Lo malo de todo esto, y hablo desde mi experiencia personal, es que generalmente son personas a las que es difícil hacer entender que su labor no contribuye a una mejora de la situación de la persona de la calle. Que dudan por principio del trabajo que hacemos desde los servicios sociales y que sólo ellas saben cómo ayudar a los (cuidadosamente elegidos) pobres de la calle, que “fíjate tú que nadie hace nada por ellos”.

No quiero aventurarme demasiado pero juraría que cierto tipo de desequilibrio existe en sus vidas para que se erijan en “paladinas” de las personas de la calle de una manera tan aleatoria, improductiva e incluso peligrosa (conozco a alguna que tuvo que dejar su afición por graves afecciones pulmonares contraídas vete tú a saber cómo).
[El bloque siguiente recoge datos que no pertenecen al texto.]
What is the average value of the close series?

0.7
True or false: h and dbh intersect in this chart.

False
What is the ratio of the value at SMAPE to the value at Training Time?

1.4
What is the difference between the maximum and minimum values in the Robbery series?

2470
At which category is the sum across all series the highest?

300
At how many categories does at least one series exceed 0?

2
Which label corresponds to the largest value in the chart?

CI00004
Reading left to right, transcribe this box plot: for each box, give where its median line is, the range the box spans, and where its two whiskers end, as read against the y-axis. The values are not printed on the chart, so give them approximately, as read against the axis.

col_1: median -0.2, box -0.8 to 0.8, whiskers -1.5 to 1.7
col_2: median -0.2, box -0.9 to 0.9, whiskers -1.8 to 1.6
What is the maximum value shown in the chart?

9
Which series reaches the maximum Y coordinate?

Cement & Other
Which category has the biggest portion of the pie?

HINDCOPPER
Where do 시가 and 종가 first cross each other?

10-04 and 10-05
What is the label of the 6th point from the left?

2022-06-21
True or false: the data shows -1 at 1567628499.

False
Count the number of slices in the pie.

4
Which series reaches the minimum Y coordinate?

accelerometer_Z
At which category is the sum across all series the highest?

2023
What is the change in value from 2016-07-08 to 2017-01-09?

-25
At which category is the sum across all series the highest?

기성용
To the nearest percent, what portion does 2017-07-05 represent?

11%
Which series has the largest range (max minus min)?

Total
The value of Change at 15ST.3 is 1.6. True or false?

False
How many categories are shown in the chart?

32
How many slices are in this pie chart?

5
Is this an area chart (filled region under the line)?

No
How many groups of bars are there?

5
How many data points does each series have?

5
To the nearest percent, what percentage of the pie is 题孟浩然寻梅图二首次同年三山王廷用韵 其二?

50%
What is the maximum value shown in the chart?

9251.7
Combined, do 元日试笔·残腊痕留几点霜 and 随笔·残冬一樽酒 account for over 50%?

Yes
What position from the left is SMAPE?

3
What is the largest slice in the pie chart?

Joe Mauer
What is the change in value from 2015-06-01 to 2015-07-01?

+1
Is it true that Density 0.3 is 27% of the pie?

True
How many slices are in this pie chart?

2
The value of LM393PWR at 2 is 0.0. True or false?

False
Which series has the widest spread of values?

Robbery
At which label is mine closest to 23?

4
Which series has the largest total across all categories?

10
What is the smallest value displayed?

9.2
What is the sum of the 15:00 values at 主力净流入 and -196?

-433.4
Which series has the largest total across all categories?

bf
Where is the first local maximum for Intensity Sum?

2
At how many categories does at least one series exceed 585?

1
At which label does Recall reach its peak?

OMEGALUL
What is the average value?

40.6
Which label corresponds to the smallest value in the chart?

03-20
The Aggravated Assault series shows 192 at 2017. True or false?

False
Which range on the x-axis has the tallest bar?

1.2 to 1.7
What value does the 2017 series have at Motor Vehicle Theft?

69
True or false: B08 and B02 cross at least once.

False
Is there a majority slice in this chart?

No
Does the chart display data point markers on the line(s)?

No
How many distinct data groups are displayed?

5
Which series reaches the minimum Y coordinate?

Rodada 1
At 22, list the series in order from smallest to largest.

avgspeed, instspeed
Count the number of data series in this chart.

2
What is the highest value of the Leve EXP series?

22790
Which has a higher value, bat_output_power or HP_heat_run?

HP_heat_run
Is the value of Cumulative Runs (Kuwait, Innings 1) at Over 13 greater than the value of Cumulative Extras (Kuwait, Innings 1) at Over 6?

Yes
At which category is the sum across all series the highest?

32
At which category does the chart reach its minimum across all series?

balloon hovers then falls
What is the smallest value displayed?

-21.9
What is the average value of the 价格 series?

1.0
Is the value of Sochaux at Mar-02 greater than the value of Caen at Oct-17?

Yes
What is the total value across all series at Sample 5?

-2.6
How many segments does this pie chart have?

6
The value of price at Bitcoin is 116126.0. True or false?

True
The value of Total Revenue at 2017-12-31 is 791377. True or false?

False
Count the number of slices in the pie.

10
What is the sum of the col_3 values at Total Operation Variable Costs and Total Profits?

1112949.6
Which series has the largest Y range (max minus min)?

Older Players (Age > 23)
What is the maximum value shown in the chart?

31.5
Pero no soy yo quien las vaya a hacer entrar en razón, ya lo intenté y me llevé mis buenos rapapolvos. Lo malo es que en algunas ocasiones interfieren realmente en la labor que realizan los servicios sociales que trabajamos con personas sin hogar por esa manera tan patológica de ejercer la caridad.

Hace poco una de las personas que llevaba años durmiendo en el mismo portal ha tenido que evacuar su posición y pasarse al túnel comercial de la acera de enfrente. Derriban el edificio.  Antes, tenía a su servicio a muchos de los vecinos que le aportaban comida, bebida, tabaco e incluso oí algún día decirle a una joven de la pizzería: “te quiero”. Hoy, estando a una distancia mínima de su anterior sitio, puesto que solo hay que cruzar el paso de cebra, no tiene a ninguno de esos vecinos tan dispuestos y colaboradores, su situación es mucho más precaria y apenas tiene un saco de dormir. Todo aquel entorno que tenía “apesebrado” a nuestro amigo ya no es capaz de cruzar el paso de cebra para seguir con su labor. Entonces, ¿qué pasa? ¿Qué si ya no está en mi camino, en mi calle, en mi ruta para comprar el pan, en mi lugar de trabajo ya no es mi pobre? Es tan ilógico el sentido de propiedad de algunas personas que piensan “este es mi pobre” que no se dan cuenta del daño que pueden hacer. Aunque yo, sinceramente, me alegro de que su ayuda se haya acabado, así ahora sí que realmente los servicios sociales podrán hacer su labor y seguramente serán esos mismos vecinos que no se atreven a cruzar la calle quienes denuncien su “insostenible situación”.

Para terminar, solo quiero que se entienda que el ofrecer algún tipo de limosna a la gente que está en la calle es generalmente contraproducente y nada apropiado. Sé que algunos no lo entenderán así, pero es así como lo tengo que proclamar. Aquel que quiera ayudar que lo haga a través de algún servicio social o colaborando con las ONG’s que se dedican a ello.

Personalmente creo que la mejor limosna que podemos dar, sea quien sea el receptor, es un saludo, una sonrisa y unas pocas palabras de cariño, simplemente para que le demos algo que no se puede dar de otra manera: VISIBILIDAD.